Faulu Bank has secured a Sh900 million capital injection from its parent firm Old Mutual to boost its digital service offering as local lenders vie for mobile loan share.

The microfinance bank said on Thursday that the new financing will help it refocus on its business as it seeks to boost digital lending and support for small businesses as part of a return-to-profit strategy.

This comes amid an increasing rush by lenders in the country to expand their digital service offerings as the rise in digital lenders has eaten into a market that was previously almost entirely controlled by banks.

“We are keen to be a leader in the digital finance space. Many of the services the bank offers are now available online, and we aim to make our services more accessible to our customers,” bank chief executive Julius Ouma said yesterday. said

With about Sh21 billion in customer deposits and over 350,000 accounts, Faulu is one of Kenya’s largest microfinance lenders but has struggled to turn a profit for the past few years.

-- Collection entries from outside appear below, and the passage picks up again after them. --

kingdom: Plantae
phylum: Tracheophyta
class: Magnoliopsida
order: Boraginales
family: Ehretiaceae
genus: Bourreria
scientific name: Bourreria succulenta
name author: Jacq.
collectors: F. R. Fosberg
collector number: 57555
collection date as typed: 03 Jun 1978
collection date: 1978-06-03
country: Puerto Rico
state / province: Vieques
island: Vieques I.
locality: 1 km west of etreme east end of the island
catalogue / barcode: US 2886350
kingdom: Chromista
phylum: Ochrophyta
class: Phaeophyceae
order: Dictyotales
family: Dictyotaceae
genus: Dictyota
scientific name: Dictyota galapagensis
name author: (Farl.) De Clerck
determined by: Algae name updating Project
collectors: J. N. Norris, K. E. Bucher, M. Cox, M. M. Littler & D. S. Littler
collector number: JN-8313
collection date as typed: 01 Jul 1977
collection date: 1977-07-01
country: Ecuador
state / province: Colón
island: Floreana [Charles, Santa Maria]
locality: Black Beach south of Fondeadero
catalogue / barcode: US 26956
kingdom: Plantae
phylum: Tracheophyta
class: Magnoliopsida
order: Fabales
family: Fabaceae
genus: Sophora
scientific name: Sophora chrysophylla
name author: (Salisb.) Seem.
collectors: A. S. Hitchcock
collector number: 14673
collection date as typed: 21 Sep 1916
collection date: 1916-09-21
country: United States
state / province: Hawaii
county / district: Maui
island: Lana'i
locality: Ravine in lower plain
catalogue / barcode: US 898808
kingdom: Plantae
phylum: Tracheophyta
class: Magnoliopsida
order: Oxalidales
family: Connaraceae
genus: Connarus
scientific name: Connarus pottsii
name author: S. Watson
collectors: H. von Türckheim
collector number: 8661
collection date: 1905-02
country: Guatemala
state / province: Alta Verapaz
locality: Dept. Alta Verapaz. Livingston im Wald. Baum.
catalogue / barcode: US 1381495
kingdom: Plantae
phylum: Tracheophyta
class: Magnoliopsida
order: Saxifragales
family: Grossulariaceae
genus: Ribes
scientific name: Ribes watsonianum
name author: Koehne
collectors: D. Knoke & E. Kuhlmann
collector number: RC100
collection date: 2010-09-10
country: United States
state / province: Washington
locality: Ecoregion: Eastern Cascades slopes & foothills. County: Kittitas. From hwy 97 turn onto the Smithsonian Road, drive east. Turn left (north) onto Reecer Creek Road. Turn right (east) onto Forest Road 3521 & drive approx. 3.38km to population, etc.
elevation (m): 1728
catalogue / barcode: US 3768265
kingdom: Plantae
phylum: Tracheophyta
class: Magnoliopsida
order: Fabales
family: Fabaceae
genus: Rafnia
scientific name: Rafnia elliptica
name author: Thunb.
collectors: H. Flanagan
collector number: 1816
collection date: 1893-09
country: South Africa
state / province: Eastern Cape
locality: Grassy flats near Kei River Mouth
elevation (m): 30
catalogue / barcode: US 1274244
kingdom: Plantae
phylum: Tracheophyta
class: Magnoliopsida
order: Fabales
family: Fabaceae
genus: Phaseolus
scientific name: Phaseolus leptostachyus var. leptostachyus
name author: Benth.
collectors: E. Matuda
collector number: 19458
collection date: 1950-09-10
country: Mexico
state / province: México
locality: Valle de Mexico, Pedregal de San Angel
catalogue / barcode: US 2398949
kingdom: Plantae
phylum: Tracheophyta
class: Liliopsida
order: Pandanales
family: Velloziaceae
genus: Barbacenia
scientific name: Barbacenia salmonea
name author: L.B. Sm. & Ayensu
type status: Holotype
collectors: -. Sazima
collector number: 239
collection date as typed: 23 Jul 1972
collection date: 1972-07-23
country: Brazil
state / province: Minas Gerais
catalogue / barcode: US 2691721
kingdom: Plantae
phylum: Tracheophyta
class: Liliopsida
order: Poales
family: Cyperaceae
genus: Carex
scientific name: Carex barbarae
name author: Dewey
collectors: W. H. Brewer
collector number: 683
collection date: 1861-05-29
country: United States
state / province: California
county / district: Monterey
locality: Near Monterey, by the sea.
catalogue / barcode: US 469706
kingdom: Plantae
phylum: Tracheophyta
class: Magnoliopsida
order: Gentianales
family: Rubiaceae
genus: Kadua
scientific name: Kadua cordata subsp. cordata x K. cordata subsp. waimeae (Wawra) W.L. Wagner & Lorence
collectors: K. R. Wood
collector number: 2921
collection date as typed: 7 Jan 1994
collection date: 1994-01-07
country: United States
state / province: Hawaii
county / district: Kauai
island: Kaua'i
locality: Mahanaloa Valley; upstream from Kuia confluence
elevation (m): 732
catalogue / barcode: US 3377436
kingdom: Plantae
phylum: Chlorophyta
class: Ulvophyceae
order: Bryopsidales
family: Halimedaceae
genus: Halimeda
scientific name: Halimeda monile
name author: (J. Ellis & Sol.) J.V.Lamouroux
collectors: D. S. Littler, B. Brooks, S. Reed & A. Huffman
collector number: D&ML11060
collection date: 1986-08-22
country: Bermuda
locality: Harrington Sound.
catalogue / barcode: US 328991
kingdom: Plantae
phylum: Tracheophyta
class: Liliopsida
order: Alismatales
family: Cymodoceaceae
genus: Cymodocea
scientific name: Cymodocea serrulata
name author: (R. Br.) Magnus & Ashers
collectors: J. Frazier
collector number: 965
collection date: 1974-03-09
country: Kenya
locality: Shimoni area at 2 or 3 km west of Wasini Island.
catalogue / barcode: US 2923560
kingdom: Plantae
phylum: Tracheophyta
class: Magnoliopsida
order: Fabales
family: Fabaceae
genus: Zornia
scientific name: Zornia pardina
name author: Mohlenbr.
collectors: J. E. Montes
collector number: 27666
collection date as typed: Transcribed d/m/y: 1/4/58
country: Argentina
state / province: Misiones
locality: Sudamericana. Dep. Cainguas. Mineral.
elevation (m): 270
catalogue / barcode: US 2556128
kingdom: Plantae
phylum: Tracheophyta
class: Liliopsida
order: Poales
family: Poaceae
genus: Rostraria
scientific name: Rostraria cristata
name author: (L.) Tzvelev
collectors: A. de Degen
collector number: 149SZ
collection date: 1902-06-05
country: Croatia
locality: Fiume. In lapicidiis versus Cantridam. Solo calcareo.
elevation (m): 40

According to its latest financial results available, it made a loss of Sh13 million in the financial year ending December 2022, an improvement from a loss of Sh205 million in 2021.

Joint damage

In general, all of the country’s microfinance banks have been struggling to turn a profit recently, with their combined losses increasing by 78 percent in the year ending December 2022, according to the latest report by the Central Bank of Kenya. 1.3 billion reached Rs.

To return to profitability, small-scale lenders have recently prioritized digitization and mobile lending to increase efficiency and compete in the growing field of digital lenders.

The latest survey report by the Central Bank of Kenya shows that 74 percent of commercial and microfinance banks now prioritize digital lending, up from just 44 percent in 2022.